Sum of Subarray Minimums
Description
Given an array of integers A, find the sum of min(B), where B ranges over every (contiguous) subarray of A.
Since the answer may be large, return the answer modulo 10^9 + 7.
Example 1:
Input: [3,1,2,4] Output: 17 Explanation: Subarrays are [3], [1], [2], [4], [3,1], [1,2], [2,4], [3,1,2], [1,2,4], [3,1,2,4]. Minimums are 3, 1, 2, 4, 1, 1, 2, 1, 1, 1. Sum is 17.
Note:
1 <= A.length <= 300001 <= A[i] <= 30000
Solution(javascript)
/*
* @lc app=leetcode id=907 lang=javascript
*
* [907] Sum of Subarray Minimums
*/
// @lc code=start
/** O(n^2) 遍历所有情况
* @param {number[]} A
* @return {number}
*/
// const sumSubarrayMins = function (A) {
// let result = 0
// for (let i = 0; i < A.length; i++) {
// let min = A[i]
// result += min
// for (let j = i + 1; j < A.length; j++) {
// min = Math.min(min, A[j])
// result += min
// }
// }
// return result % ((10 ** 9) + 7)
// }
/** monotone stack
* @param {number[]} A
* @return {number}
*/
const sumSubarrayMins = function (A) {
let stack = []
const left = []
const right = []
for (let i = 0; i < A.length; i++) {
const num = A[i]
let count = 1
while (stack.length && num <= stack[stack.length - 1][0]) { // NOTE <= 去重复
count += stack.pop()[1]
}
stack.push([num, count])
left[i] = count
}
stack = []
for (let i = A.length - 1; i >= 0; i--) {
const num = A[i]
let count = 1
while (stack.length && num < stack[stack.length - 1][0]) { // NOTE <
count += stack.pop()[1]
}
stack.push([num, count])
right[i] = count
}
const result = A.reduce((acc, num, i) => acc + num * (left[i] * right[i]), 0)
return result % ((10 ** 9) + 7)
}

* **Record extracts**:
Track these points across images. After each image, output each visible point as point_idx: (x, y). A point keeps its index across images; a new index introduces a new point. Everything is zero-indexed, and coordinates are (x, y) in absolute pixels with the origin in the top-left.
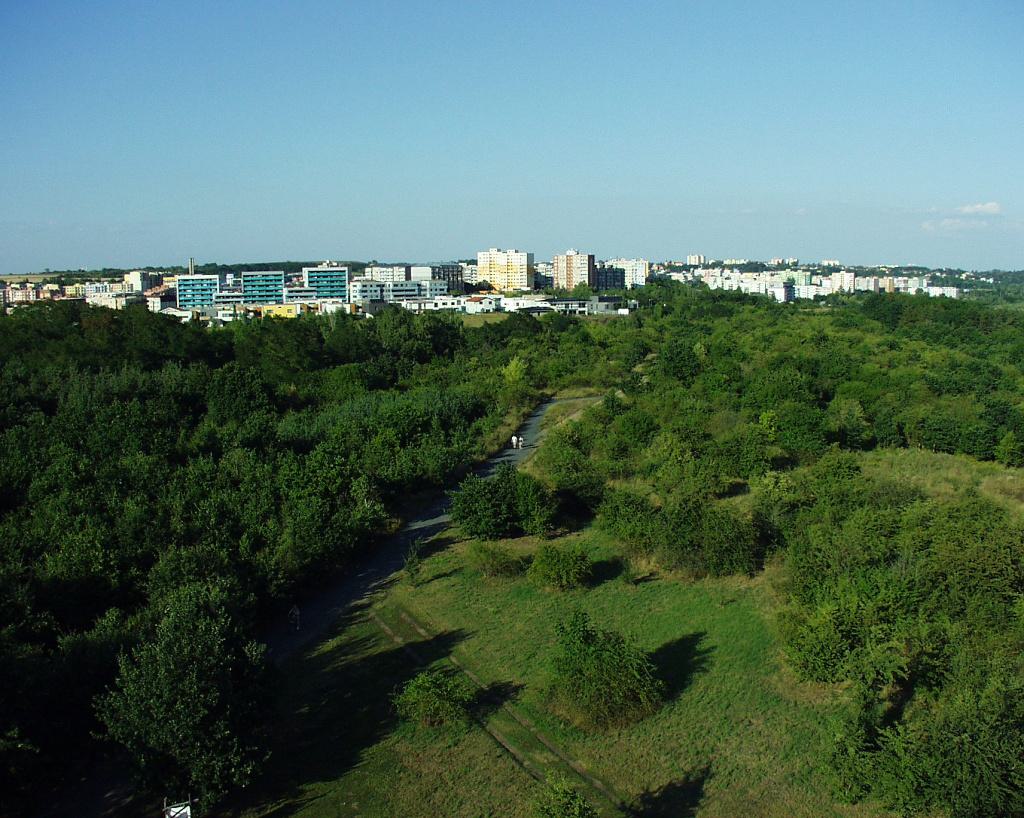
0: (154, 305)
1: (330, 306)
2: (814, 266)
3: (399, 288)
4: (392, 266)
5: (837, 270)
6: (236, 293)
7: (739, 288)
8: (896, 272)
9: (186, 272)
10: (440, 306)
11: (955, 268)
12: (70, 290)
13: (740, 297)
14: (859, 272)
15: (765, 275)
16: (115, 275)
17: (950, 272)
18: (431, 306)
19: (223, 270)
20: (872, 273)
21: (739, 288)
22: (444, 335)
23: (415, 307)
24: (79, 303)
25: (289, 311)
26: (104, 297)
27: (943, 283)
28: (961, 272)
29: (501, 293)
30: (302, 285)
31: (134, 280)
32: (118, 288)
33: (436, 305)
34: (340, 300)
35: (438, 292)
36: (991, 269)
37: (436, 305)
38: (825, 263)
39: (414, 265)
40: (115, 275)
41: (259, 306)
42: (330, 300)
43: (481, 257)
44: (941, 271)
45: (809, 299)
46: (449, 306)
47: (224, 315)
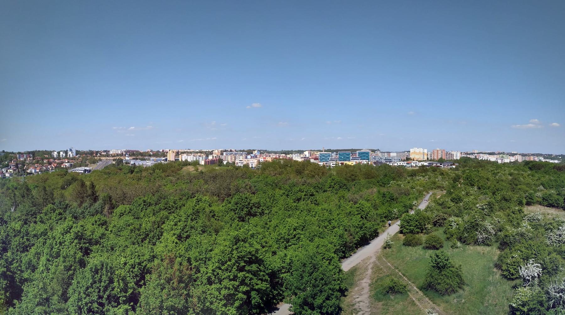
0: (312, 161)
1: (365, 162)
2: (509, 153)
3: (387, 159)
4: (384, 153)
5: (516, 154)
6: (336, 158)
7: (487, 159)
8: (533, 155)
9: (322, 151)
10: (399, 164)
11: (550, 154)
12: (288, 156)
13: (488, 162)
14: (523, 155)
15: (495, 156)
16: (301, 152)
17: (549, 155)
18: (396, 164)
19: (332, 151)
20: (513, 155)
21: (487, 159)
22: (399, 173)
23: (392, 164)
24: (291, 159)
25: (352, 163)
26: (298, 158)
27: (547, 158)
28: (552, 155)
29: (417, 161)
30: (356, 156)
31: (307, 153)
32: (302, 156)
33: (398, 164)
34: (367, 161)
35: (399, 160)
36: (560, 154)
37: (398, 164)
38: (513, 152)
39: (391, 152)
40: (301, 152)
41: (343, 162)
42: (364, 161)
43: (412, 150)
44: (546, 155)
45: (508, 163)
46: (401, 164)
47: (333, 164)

* * *

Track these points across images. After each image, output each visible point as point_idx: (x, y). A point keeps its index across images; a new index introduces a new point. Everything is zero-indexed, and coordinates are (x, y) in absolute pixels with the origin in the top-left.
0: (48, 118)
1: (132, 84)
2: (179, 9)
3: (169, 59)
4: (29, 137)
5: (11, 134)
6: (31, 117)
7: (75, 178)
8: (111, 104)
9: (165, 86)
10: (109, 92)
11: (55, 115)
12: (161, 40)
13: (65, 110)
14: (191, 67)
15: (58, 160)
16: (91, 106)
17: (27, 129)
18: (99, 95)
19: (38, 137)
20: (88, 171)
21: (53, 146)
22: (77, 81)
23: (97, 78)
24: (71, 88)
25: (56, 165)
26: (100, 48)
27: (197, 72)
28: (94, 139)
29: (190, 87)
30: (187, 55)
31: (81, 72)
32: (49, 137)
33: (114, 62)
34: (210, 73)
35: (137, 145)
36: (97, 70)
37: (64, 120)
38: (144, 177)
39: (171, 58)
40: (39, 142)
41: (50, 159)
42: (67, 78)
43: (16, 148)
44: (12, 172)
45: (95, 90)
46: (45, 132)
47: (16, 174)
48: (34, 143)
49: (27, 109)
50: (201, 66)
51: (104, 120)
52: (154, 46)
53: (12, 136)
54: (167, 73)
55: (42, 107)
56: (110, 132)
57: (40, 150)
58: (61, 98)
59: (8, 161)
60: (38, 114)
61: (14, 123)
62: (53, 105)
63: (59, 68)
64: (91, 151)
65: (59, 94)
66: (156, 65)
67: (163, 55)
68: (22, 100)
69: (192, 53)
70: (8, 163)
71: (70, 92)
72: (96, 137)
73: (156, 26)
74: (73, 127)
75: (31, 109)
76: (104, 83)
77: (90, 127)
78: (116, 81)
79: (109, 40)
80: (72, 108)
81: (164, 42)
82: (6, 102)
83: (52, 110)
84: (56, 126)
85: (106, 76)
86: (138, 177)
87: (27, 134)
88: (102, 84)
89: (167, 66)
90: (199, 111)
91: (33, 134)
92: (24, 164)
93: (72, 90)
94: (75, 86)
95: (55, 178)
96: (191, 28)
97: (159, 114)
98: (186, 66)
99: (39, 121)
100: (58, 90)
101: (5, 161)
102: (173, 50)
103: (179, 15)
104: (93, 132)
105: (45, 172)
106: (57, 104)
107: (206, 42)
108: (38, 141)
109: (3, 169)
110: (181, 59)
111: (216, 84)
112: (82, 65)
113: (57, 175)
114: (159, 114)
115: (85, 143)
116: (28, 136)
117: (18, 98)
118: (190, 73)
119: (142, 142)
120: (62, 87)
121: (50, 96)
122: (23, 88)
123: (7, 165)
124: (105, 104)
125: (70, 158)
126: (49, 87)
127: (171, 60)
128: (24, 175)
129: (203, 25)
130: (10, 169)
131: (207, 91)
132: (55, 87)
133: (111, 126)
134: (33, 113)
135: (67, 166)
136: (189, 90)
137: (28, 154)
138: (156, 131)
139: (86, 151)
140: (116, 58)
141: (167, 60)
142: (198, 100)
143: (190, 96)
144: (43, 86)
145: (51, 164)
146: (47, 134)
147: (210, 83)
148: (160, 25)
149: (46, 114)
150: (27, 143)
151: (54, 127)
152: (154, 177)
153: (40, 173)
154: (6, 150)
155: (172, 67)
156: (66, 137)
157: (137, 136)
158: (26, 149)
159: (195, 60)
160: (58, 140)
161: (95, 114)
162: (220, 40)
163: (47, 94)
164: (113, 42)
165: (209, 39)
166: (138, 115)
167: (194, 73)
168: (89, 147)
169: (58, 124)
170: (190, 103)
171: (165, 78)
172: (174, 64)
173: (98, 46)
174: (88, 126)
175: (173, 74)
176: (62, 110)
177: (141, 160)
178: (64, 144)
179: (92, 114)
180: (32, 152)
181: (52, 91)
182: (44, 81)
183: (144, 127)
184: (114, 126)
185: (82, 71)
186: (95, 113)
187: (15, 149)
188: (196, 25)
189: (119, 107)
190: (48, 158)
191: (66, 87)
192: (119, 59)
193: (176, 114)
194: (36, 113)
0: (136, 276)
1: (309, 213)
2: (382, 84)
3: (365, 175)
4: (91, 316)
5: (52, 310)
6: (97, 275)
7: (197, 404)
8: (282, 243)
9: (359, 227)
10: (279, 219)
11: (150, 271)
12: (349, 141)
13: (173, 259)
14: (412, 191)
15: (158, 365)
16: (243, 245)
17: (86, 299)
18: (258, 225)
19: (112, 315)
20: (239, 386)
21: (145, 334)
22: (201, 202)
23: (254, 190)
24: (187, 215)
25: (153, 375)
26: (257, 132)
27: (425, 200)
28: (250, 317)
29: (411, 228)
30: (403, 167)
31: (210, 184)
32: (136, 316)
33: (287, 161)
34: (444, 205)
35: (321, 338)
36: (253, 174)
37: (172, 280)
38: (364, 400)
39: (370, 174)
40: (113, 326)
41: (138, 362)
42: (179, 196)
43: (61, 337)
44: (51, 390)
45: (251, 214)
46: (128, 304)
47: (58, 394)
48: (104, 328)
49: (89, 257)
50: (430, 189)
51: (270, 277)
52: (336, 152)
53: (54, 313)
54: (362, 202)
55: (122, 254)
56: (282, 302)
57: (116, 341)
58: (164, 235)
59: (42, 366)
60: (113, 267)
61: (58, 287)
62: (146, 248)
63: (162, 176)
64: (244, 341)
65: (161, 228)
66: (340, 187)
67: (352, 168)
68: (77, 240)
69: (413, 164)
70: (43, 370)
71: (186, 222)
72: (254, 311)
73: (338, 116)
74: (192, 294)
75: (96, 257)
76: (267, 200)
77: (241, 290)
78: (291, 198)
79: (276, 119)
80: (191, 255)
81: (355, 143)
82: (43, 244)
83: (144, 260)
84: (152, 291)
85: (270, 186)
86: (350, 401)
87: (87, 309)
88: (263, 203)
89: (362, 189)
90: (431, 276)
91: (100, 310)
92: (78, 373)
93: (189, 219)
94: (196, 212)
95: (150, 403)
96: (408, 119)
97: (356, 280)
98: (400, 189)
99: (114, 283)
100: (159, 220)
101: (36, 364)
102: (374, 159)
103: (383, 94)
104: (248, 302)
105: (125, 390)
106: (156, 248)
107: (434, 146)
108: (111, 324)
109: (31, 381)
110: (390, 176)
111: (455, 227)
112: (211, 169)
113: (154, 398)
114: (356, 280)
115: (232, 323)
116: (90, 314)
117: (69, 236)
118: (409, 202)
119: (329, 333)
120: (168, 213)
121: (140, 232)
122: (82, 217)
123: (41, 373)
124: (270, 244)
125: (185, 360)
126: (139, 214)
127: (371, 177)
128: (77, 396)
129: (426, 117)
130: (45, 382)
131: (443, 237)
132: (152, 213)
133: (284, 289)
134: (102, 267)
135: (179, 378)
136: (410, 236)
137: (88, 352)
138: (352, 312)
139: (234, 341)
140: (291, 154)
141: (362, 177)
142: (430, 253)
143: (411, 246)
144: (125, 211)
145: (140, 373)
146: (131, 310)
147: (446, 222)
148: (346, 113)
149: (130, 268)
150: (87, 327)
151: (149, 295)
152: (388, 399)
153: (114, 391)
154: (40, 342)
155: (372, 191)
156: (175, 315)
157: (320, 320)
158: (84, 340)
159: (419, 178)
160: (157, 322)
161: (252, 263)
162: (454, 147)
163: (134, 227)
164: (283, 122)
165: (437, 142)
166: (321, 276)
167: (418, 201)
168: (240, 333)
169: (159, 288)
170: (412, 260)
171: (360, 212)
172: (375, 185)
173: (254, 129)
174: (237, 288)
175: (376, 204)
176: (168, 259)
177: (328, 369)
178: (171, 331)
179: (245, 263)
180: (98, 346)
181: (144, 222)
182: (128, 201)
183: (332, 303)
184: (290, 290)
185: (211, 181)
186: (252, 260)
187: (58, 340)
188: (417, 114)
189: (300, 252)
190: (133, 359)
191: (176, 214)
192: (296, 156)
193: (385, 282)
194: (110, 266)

* **Request 1**:
In the Sum of Subarray Minimums page, reproduce word for word the passage beginning at the words "left[i] = count" and stopping after "(left[i] * right[i]), 0)".
* **Request 2**:
Using the Sum of Subarray Minimums page, answer the following:
(a) What value is the answer taken modulo?
(b) What output does Example 1 give for the input [3,1,2,4]?
(c) What approach does the comment above the uncommented solution name?
* **Request 3**:
Translate into Spanish this sentence from the Sum of Subarray Minimums page: "Since the answer may be large, return the answer modulo 10^9 + 7."

* **Answer 1**:
left[i] = count
}
stack = []
for (let i = A.length - 1; i >= 0; i--) {
const num = A[i]
let count = 1
while (stack.length && num < stack[stack.length - 1][0]) { // NOTE <
count += stack.pop()[1]
}
stack.push([num, count])
right[i] = count
}
const result = A.reduce((acc, num, i) => acc + num * (left[i] * right[i]), 0)

* **Answer 2**:
(a) 10^9 + 7
(b) 17
(c) Monotone stack

* **Answer 3**:
Dado que la respuesta puede ser grande, devuelve la respuesta módulo 10^9 + 7.